Scott Disick shows us what bad influencer marketing looks like
Sometimes we dissect post for our clients to help them better understand why a piece of content was meaningful for their brand and why it may have garnered a good response from followers. Today, we’re going to show you the anatomy of a terrible post. You may have read this morning about the Instagram blunder committed by Scott Disick (of Kardashian proximity fame). We’re seizing this opportunity to show you exactly what it looks like when influencer marketing is done poorly and for the wrong reasons.
The caption only highlights the insincerity of the post, which is clear through the lack of creativity and the bad brand fit. The photo quality is low—lower than the other photos on the page. This highlights the lack of creativity and effort involved with the post. If Scott was given the opportunity to think up a creative post involving the product maybe he would have been mixing up a shake with the powder, or taking a break from a game of tennis to take a swig… we’ll never know.

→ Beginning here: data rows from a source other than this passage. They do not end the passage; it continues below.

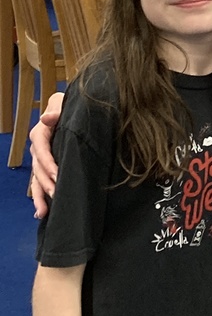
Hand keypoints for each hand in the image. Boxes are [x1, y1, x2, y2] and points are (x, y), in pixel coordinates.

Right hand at [29, 91, 64, 217]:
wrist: (71, 110)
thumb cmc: (68, 106)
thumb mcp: (62, 103)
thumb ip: (56, 110)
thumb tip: (47, 118)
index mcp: (40, 133)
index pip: (41, 148)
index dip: (47, 162)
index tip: (57, 174)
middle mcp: (38, 149)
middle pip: (38, 168)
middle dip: (46, 182)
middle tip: (56, 194)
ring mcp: (41, 161)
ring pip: (36, 180)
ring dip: (39, 196)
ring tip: (43, 211)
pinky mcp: (46, 169)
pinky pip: (39, 184)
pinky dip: (39, 198)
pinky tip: (42, 212)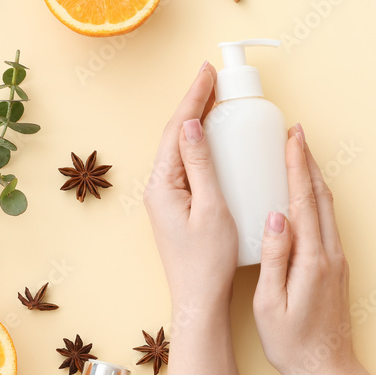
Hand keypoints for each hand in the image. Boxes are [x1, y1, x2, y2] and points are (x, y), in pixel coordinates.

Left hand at [144, 62, 237, 311]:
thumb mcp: (210, 209)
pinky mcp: (179, 205)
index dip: (192, 98)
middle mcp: (159, 188)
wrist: (200, 301)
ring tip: (215, 99)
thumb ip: (201, 166)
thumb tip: (191, 126)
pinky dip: (202, 145)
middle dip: (194, 103)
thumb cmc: (208, 262)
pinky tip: (216, 140)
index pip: (176, 130)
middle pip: (175, 134)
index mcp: (162, 186)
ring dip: (197, 121)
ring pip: (181, 148)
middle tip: (214, 78)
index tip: (207, 73)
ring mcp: (167, 197)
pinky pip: (189, 165)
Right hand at [253, 124, 359, 374]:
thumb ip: (274, 258)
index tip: (291, 138)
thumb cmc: (293, 345)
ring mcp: (337, 261)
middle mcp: (330, 255)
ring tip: (299, 156)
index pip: (303, 201)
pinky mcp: (336, 269)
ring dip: (313, 179)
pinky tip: (306, 197)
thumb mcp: (271, 305)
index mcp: (312, 260)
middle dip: (307, 162)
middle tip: (295, 134)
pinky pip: (327, 224)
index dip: (297, 166)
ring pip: (326, 209)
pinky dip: (316, 200)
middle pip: (320, 197)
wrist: (329, 372)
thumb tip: (276, 215)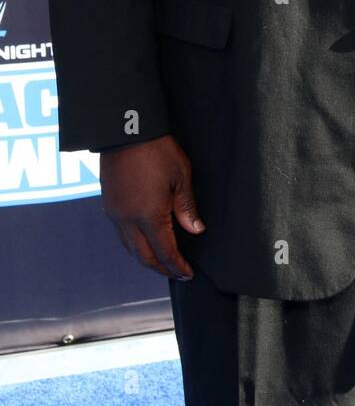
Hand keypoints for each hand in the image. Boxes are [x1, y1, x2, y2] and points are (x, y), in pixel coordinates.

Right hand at [99, 133, 204, 280]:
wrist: (126, 131)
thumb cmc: (158, 151)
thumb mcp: (181, 177)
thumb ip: (187, 208)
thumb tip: (195, 230)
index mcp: (149, 216)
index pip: (165, 251)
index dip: (177, 266)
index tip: (187, 274)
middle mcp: (128, 220)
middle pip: (144, 256)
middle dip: (161, 268)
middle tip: (177, 273)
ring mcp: (115, 213)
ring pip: (129, 247)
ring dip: (146, 257)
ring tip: (162, 260)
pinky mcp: (108, 204)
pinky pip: (121, 234)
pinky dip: (134, 244)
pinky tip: (144, 240)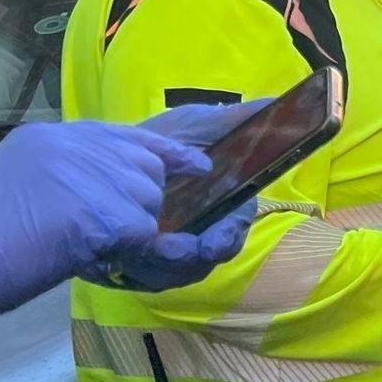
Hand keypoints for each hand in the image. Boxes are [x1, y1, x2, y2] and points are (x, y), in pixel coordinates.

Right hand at [0, 119, 221, 320]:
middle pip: (147, 171)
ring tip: (87, 243)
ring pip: (148, 203)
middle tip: (109, 230)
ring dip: (131, 231)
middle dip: (139, 204)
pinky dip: (126, 250)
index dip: (167, 153)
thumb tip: (113, 186)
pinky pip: (141, 232)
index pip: (130, 136)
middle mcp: (80, 146)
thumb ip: (73, 173)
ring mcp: (94, 174)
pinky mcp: (106, 213)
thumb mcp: (26, 179)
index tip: (195, 164)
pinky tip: (92, 254)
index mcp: (58, 136)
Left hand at [96, 99, 275, 290]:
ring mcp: (175, 250)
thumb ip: (236, 119)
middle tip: (167, 250)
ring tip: (139, 249)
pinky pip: (146, 279)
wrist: (108, 154)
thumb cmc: (163, 138)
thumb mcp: (198, 124)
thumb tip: (274, 101)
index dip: (227, 237)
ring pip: (177, 274)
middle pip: (207, 259)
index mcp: (226, 203)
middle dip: (189, 259)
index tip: (214, 242)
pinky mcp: (144, 261)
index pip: (236, 227)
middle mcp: (205, 231)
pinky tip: (120, 254)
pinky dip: (136, 270)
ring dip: (160, 268)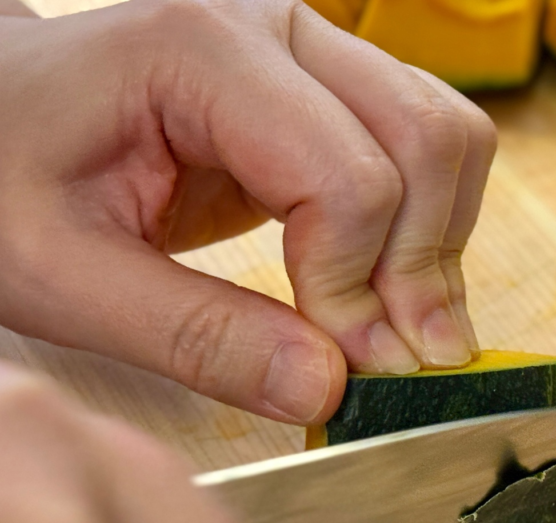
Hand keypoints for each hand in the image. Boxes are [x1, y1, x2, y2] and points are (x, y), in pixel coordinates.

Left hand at [0, 0, 496, 424]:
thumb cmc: (3, 179)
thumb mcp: (65, 277)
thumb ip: (195, 337)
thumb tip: (328, 388)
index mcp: (199, 50)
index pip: (347, 178)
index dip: (358, 288)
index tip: (345, 367)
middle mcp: (275, 29)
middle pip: (426, 141)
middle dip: (423, 268)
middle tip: (401, 362)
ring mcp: (310, 50)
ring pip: (446, 136)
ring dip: (441, 244)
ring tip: (400, 328)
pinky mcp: (327, 88)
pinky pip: (426, 144)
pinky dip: (430, 222)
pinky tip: (389, 284)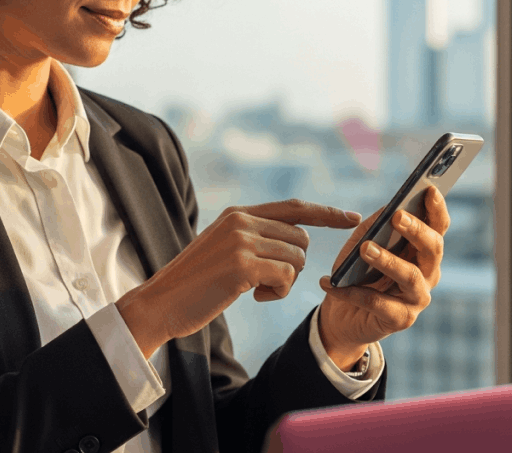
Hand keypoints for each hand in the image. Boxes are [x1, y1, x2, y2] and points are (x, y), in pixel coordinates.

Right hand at [117, 199, 360, 357]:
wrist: (160, 304)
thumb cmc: (195, 284)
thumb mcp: (224, 249)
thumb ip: (255, 237)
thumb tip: (295, 241)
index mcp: (239, 214)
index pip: (295, 208)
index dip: (326, 213)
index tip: (351, 217)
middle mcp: (242, 221)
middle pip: (301, 239)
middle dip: (293, 265)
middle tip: (266, 283)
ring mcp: (241, 241)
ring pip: (296, 259)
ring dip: (284, 282)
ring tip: (255, 290)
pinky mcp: (242, 264)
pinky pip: (286, 275)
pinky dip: (278, 292)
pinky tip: (255, 297)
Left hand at [316, 185, 449, 369]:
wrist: (343, 314)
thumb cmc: (358, 271)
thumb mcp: (363, 242)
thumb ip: (377, 226)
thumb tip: (390, 207)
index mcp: (424, 251)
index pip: (439, 227)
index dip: (437, 209)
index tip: (429, 190)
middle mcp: (429, 274)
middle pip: (433, 249)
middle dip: (416, 230)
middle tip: (397, 216)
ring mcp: (417, 299)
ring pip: (411, 276)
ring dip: (388, 260)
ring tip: (365, 248)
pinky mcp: (401, 320)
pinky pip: (379, 303)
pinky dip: (355, 293)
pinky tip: (333, 284)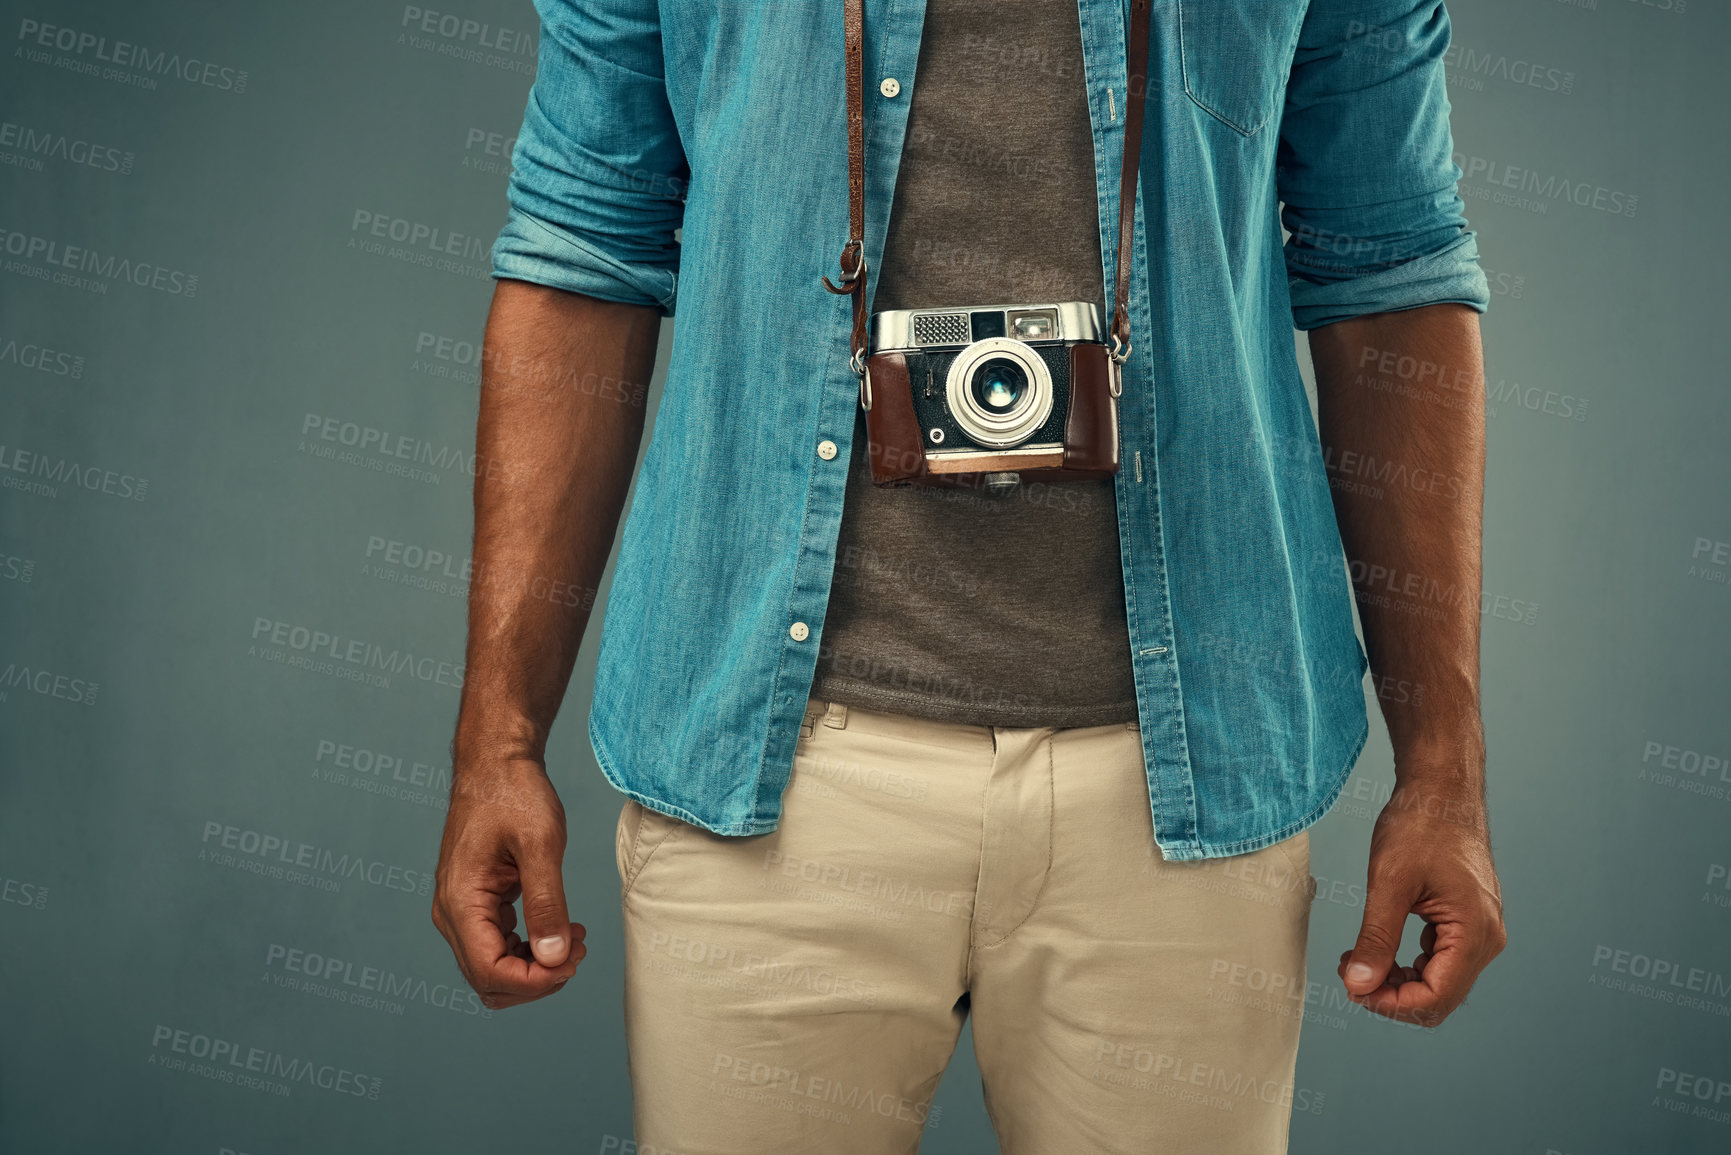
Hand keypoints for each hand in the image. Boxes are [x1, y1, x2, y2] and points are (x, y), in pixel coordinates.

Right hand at [432, 756, 585, 1008]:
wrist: (496, 764)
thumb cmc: (514, 793)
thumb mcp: (541, 844)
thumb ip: (547, 902)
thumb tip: (555, 957)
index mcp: (460, 901)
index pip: (489, 972)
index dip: (534, 981)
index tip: (573, 960)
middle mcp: (452, 913)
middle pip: (488, 981)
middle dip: (537, 978)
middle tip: (578, 950)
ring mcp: (461, 911)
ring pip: (493, 970)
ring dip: (535, 968)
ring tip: (575, 940)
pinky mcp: (476, 905)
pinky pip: (498, 948)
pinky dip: (530, 951)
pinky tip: (562, 930)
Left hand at [1338, 777, 1505, 1026]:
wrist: (1440, 790)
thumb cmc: (1421, 825)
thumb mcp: (1389, 883)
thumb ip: (1376, 938)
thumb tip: (1359, 984)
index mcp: (1474, 933)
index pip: (1436, 998)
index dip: (1390, 1003)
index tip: (1351, 987)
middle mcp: (1486, 939)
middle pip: (1439, 997)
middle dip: (1391, 994)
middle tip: (1348, 972)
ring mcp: (1479, 931)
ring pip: (1439, 983)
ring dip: (1396, 981)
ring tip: (1355, 959)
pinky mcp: (1466, 922)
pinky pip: (1439, 961)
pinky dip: (1407, 964)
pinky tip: (1376, 946)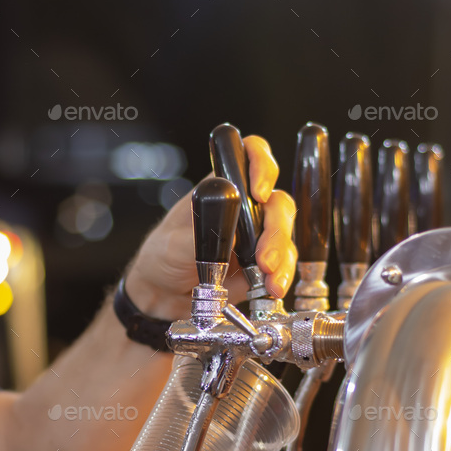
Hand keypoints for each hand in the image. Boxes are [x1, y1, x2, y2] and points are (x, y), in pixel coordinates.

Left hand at [125, 135, 296, 319]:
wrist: (166, 293)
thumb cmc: (165, 256)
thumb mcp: (174, 243)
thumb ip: (200, 232)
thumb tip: (227, 221)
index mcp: (221, 188)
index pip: (250, 156)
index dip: (261, 165)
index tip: (258, 192)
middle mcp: (244, 207)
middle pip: (277, 202)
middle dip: (276, 229)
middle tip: (263, 257)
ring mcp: (257, 234)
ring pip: (285, 233)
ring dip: (282, 256)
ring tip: (268, 279)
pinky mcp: (264, 261)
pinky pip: (284, 263)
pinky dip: (283, 275)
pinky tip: (273, 286)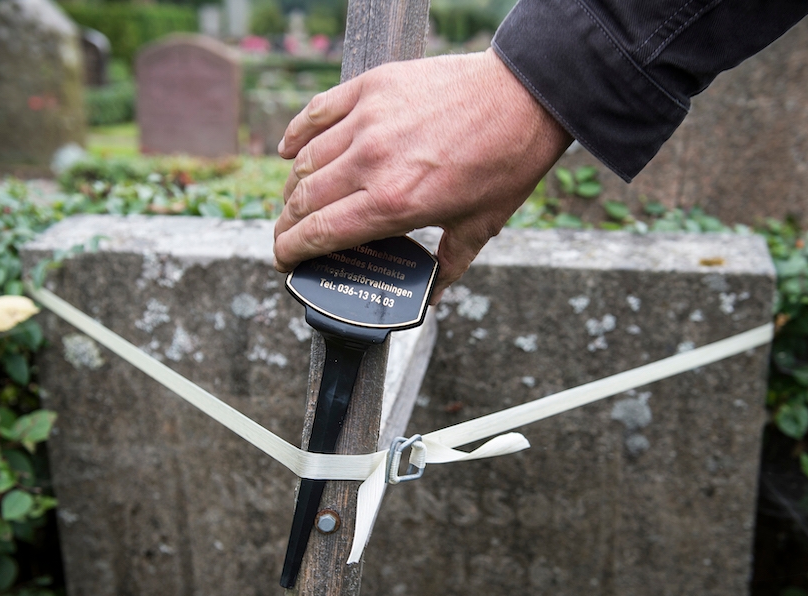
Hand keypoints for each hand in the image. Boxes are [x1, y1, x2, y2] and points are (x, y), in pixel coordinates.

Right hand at [274, 49, 571, 302]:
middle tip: (288, 237)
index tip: (283, 261)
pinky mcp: (372, 88)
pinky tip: (288, 150)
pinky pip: (317, 112)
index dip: (291, 252)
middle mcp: (371, 162)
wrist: (524, 96)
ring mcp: (367, 121)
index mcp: (394, 203)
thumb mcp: (480, 226)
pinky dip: (296, 133)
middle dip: (286, 226)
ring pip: (306, 160)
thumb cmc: (506, 161)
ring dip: (293, 186)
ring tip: (295, 201)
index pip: (319, 233)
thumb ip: (450, 265)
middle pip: (303, 200)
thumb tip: (433, 295)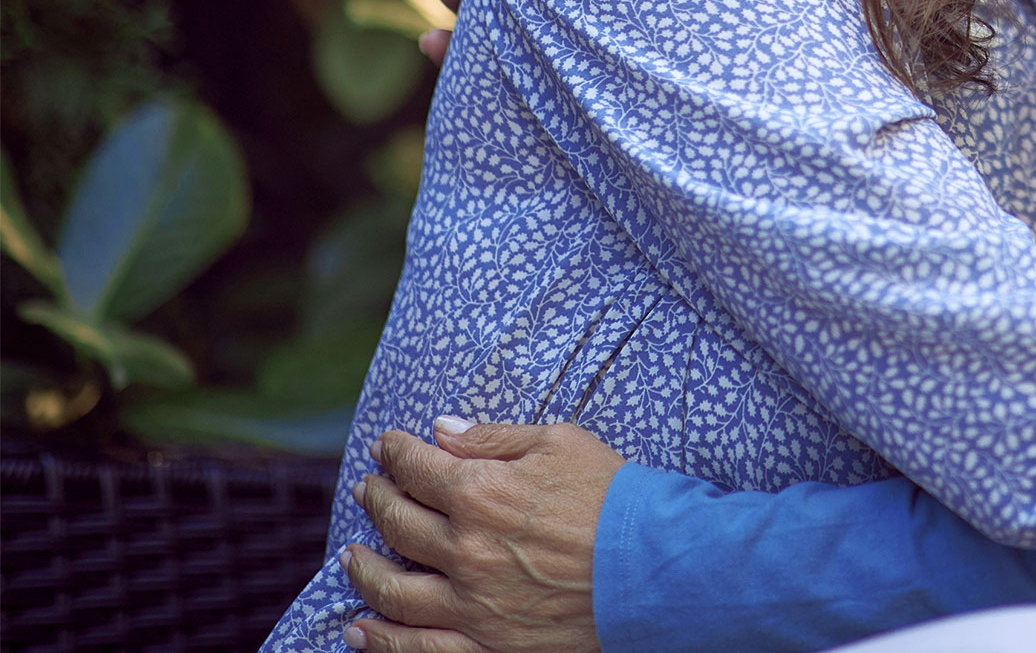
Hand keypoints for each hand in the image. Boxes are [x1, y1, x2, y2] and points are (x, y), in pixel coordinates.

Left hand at [342, 418, 624, 652]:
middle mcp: (465, 549)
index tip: (387, 446)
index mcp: (481, 492)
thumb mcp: (562, 443)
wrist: (656, 566)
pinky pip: (416, 649)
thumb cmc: (614, 496)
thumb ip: (496, 438)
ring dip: (363, 569)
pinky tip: (360, 630)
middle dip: (377, 500)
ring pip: (392, 589)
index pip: (418, 468)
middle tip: (368, 490)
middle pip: (398, 522)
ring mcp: (471, 604)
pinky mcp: (486, 645)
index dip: (396, 453)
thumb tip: (441, 431)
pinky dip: (381, 641)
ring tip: (352, 557)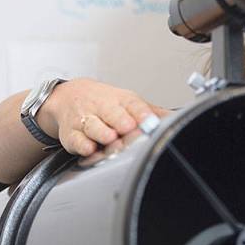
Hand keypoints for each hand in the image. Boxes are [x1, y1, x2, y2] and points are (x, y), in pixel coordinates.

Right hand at [38, 78, 169, 155]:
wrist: (68, 96)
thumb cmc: (104, 102)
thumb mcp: (129, 102)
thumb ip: (152, 112)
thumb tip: (175, 118)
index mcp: (120, 100)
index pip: (133, 104)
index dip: (141, 113)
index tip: (149, 120)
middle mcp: (102, 108)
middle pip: (111, 113)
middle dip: (120, 121)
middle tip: (129, 128)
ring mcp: (85, 120)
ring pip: (93, 126)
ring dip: (102, 133)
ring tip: (110, 138)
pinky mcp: (71, 134)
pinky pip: (76, 140)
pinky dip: (82, 145)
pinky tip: (89, 148)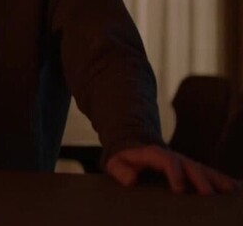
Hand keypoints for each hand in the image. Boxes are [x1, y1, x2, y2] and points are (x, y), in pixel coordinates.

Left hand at [106, 145, 240, 194]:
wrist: (135, 152)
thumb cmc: (124, 162)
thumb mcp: (116, 164)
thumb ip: (120, 170)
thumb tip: (130, 180)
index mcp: (155, 154)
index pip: (167, 160)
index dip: (174, 173)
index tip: (178, 190)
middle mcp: (175, 158)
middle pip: (191, 166)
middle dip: (200, 179)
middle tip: (208, 195)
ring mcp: (186, 164)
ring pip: (205, 170)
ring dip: (218, 180)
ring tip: (232, 191)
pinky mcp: (193, 172)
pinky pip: (211, 175)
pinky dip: (224, 181)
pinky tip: (237, 188)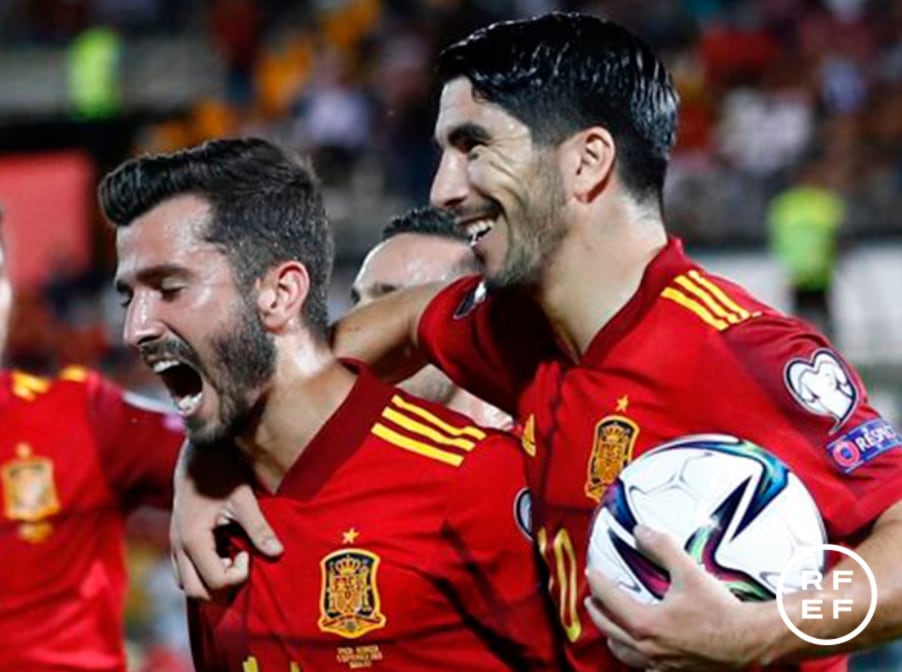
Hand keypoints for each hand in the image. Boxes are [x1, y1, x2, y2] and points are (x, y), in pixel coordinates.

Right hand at [170, 441, 282, 598]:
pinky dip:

The brand fit is a stretch. What are the odds that Scott really uses this random fit tea from the UK with a butt pun name?
The timing of the post is totally unnatural. The content direction says to post at 4pm ET, but the caption talks about “starting off the morning.”
Lack of disclosure
There’s a tricky piece of influencer marketing called disclosure. The aim of influencer marketing is to create meaningful images that show the products being integrated creatively into someone’s real life. However, influencers must disclose that they are being compensated for their posting with a phrase or hashtag in order to meet FTC guidelines. If they don’t, brands can get in big trouble.
Meaningless audience engagement
You’re not getting this one past the audience, even without a disclosure. Here are some of the comments that show people know this is meaningless.
We’ve said it before and we’ll say it again, at its best, spam is ineffective, at its worst, it's destructive.
The Kardashian crew is notorious for these kinds of brand plugs. Their follower base is undeniably huge, but the quality of their influencer content is pretty low. The products aren’t featured in a meaningful or realistic way, there are almost never disclosures.
To boot—the engagement is significantly lower than the remainder of their pages. Both Khloe and Kim’s regular posts average about 1% engagement, while their brand post engagements drop to around .75% Why? Because the point of social media is to get a look into the authentic lives of the people you follow and these photos are not authentic.